The tracing add-on installs Jaeger and OpenCensus collector with your Linkerd installation.

Now, Let us apply that configuration to the linkerd install command using the --addon-config flag and pipe that output to kubectl apply.

linkerd install --addon-config config.yaml | kubectl apply -f -

Let's now deploy the sample injection with injection enabled, and the trace end-points of the meshed oc-collector.

linkerd inject  https://run.linkerd.io/emojivoto.yml --trace-collector  linkerd-collector.linkerd:55678 --trace-collector-svc-account  linkerd-collector | kubectl apply -f -

The above command enables tracing in the linkerd proxies but the application containers still don't have it enabled. Tracing can be enabled in the sample application can be enabled by

 kubectl -n emojivoto set env --all deploy OC_AGENT_HOST=linkerd-collector.linkerd:55678

Now, you can port-forward the linkerd-jaeger service to checkout the traces.

kubectl -n linkerd port-forward svc/linkerd-jaeger 16686:16686

Now you can look at awesome traces like,

So, As you can see there are spans of the linkerd-proxy.

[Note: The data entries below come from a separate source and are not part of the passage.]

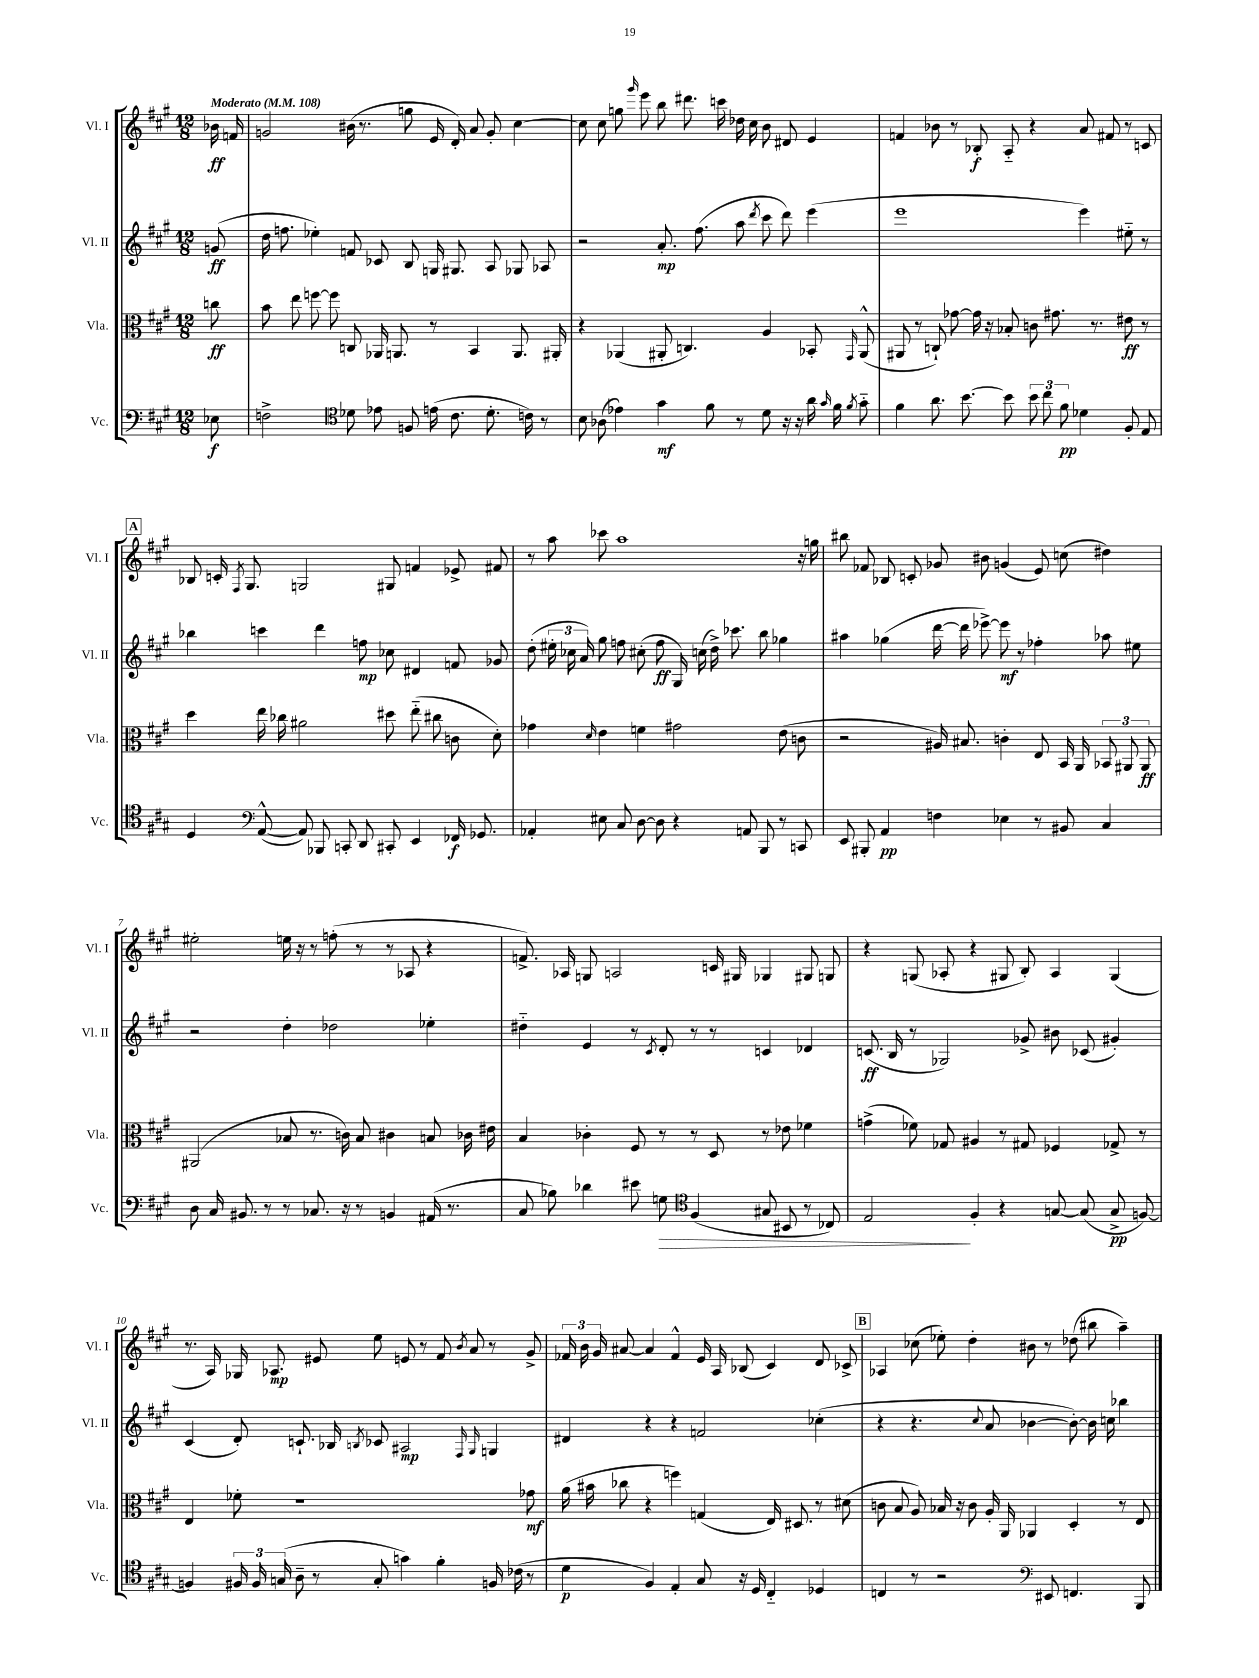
<<
\new StaffGroup <<
\new Staff = "s0" \with { instrumentName = "Vl. I" shortInstrumentName = "Vl. I" } {
    \clef treble \key a \major \numericTimeSignature \time 12/8 \partial 8 \tempo "Moderato" 4 = 108
    \autoBeamOff bes'16\ff f'16 |
    g'2 bis'16( r8. g''8 e'16 d'16-.) a'8 g'8-. cis''4~ |
    cis''8 cis''8 g''8 \grace { gis'''16 } e'''8 b''8 dis'''8. c'''16 des''16 cis''16 b'8 dis'8 e'4 |
    f'4 bes'8 r8 bes8-.\f a8-_ r4 a'8 fis'8 r8 c'8 |
    \mark \markup { \box "A" } bes8 c'16-. \acciaccatura { fis8 } gis8. g2 gis8 f'4 ees'8-> fis'8 |
    r8 a''8 ces'''8 a''1 r16 g''16 |
    bis''8 fes'8 bes8 c'8-. ges'8 bis'8 g'4( e'8) c''8( dis''4) |
    eis''2-. e''16 r16 r8 f''8-.( r8 r8 aes8 r4 |
    f'8.->) aes16 g8 a2 c'16 gis16 ges4 gis8 g8 |
    r4 g8( aes8-. r4 gis8 b8-.) aes4 gis4( |
    r8. a16) ges16 aes8.\mp eis'8 e''8 e'8 r8 fis'8 \acciaccatura { b'8 } a'8 r8 gis'8-> |
    \tuplet 3/2 { fes'16 b'16 gis'16 } ais'8~ ais'4 fes'4-^ e'16 a16 bes8( cis'4) d'8 ces'8-> |
    \mark \markup { \box "B" } aes4 ces''8( ees''8-.) d''4-. bis'8 r8 des''8( bis''8 a''4--) \bar "|." |
}
\new Staff = "s1" \with { instrumentName = "Vl. II" shortInstrumentName = "Vl. II" } {
    \clef treble \key a \major \numericTimeSignature \time 12/8 \partial 8
    \autoBeamOff g'8\ff( |
    d''16 f''8. ees''4-.) f'8 ces'8 b8 g16 gis8. a8 ges8 aes8 |
    r2 a'8.-.\mp fis''8.( a''8 \acciaccatura { d'''8 } cis'''8 d'''8) e'''4( |
    e'''1 e'''4) eis''8-_ r8 |
    \mark \markup { \box "A" } bes''4 c'''4 d'''4 f''8\mp ces''8 dis'4 f'8 ges'8 |
    d''8-.( \tuplet 3/2 { eis''16-. ces''16 a'16) } gis''8 f''8 cis''8-.( f''8\ff gis16) c''16( d''16->) ces'''8. b''8 ges''4 |
    ais''4 ges''4( d'''16~ d'''16 ees'''8~->) ees'''8\mf r8 fes''4-. aes''8 eis''8 |
    r2 d''4-. des''2 ees''4-. |
    dis''4-_ e'4 r8 \acciaccatura { cis'8 } d'8-. r8 r8 c'4 des'4 |
    c'8.\ff( b16 r8 ges2) ges'8-> bis'8 ces'8( gis'4-.) |
    cis'4( d'8-.) c'8.-! bes16 \acciaccatura { b8 } ces'8 ais2\mp \grace { fis16 gis16 } g4 |
    dis'4 r4 r4 f'2 ces''4-.( |
    \mark \markup { \box "B" } r4 r4. \appoggiatura { cis''8 } a'8 bes'4~ bes'8~-.) bes'16 c''16 bes''4 \bar "|." |
}
\new Staff = "s2" \with { instrumentName = "Vla." shortInstrumentName = "Vla." } {
    \clef alto \key a \major \numericTimeSignature \time 12/8 \partial 8
    \autoBeamOff c''8\ff |
    b'8 e''8 f''8~ f''8 c8 aes,16 a,8. r8 b,4 a,8. ais,16-. |
    r4 aes,4( ais,8-. c4.) a4 bes,8-. \grace { gis,16 } ais,8-^( |
    ais,8 r8 c8-!) ges'8~ ges'16 r16 bes8-. c'8 gis'8. r8. eis'8\ff r8 |
    \mark \markup { \box "A" } d''4 e''16 ces''16 ais'2 dis''8 e''8-_( cis''8 c'8 d'8-.) |
    ges'4 \grace { d'16 } e'4 f'4 gis'2 e'8( c'8 |
    r2 ais16) bis8. c'4-. e8 b,16 a,16 \tuplet 3/2 { bes,8 ais,8 ais,8\ff } |
    ais,2( bes8 r8. c'16) bes8 cis'4 b8 ces'16 eis'16 |
    b4 ces'4-. fis8 r8 r8 d8 r8 ees'8 fes'4 |
    g'4->( fes'8) ges8 ais4 r8 gis8 fes4 ges8-> r8 |
    e4 fes'8-. r1 ges'8\mf |
    a'16( bis'16 ces''8 r4 f''4) g4( e16) dis8. r8 dis'8( |
    \mark \markup { \box "B" } c'8 b8 a8) bes16 r16 c'8 a16-. a,16 aes,4 d4-. r8 e8 \bar "|." |
}
\new Staff = "s3" \with { instrumentName = "Vc." shortInstrumentName = "Vc." } {
    \clef bass \key a \major \numericTimeSignature \time 12/8 \partial 8
    \autoBeamOff ees8\f |
    f2-> \clef tenor des'8 ees'8 f8 e'16( cis'8. des'8.-. c'16) r8 |
    b8 aes8( ees'4) gis'4\mf fis'8 r8 d'8 r16 r16 a'16 \grace { gis'16 } fis'16 \acciaccatura { fis'8 } gis'8-_ |
    fis'4 a'8. b'8.~ b'8 \tuplet 3/2 { b'8 cis''8 fis'8\pp } des'4 fis8-. e8 |
    \mark \markup { \box "A" } d4 \clef bass a,8~-^( a,8) bes,,8 c,8-. d,8 cis,8-. e,4 fes,16\f ges,8. |
    aes,4-. eis8 cis8 d8~ d8 r4 a,8 b,,8 r8 c,8 |
    e,8 bis,,8-. a,4\pp f4 ees4 r8 bis,8 cis4 |
    d8 cis16 bis,8. r8 r8 ces8. r16 r8 b,4 ais,16( r8. |
    cis8 bes8) des'4 eis'8 g8\> \clef tenor fis4( gis8 bis,8 r8 ces8) |
    e2\! fis4-. r4 g8~ g8( g8->\pp f8~) |
    f4 \tuplet 3/2 { fis16 fis16 g16( } a8-- r8 g8-. g'4) fis'4-. f16 ces'16( r8 |
    d'4\p fis4) e4-. gis8 r16 d16 cis4-_ des4 |
    \mark \markup { \box "B" } c4 r8 r2 \clef bass eis,8 f,4. b,,8 \bar "|." |
}
>>
>>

For each request between two meshed components, you can see there are four linkerd-proxy spans.

The first two spans would be the spans sent from the proxy of the client component and will be marked as outbound. Again, in these two spans, the first one is the span of the application -> proxy, and the second one is the proxy->otherside. They are differentiated by the server and client tags respectively.

Now we not only send linkerd-proxy spans, but we also add awesome meta-data about the work-load so that you can query based on workload,workloadKind, namespace, etc

Jaeger Integration in Linkerd

In Linkerd, Grafana Integration is already present through which you can directly jump onto the dashboards of any workload like deployment, pod, etc, directly from the linkerd-web UI.

Now, we did the same with Jaeger, if you have the tracing add-on enabled. You should be able to see the jaeger link now.

This is possible because, we have the application metadata as tags in spans, and we open a link with that query tags.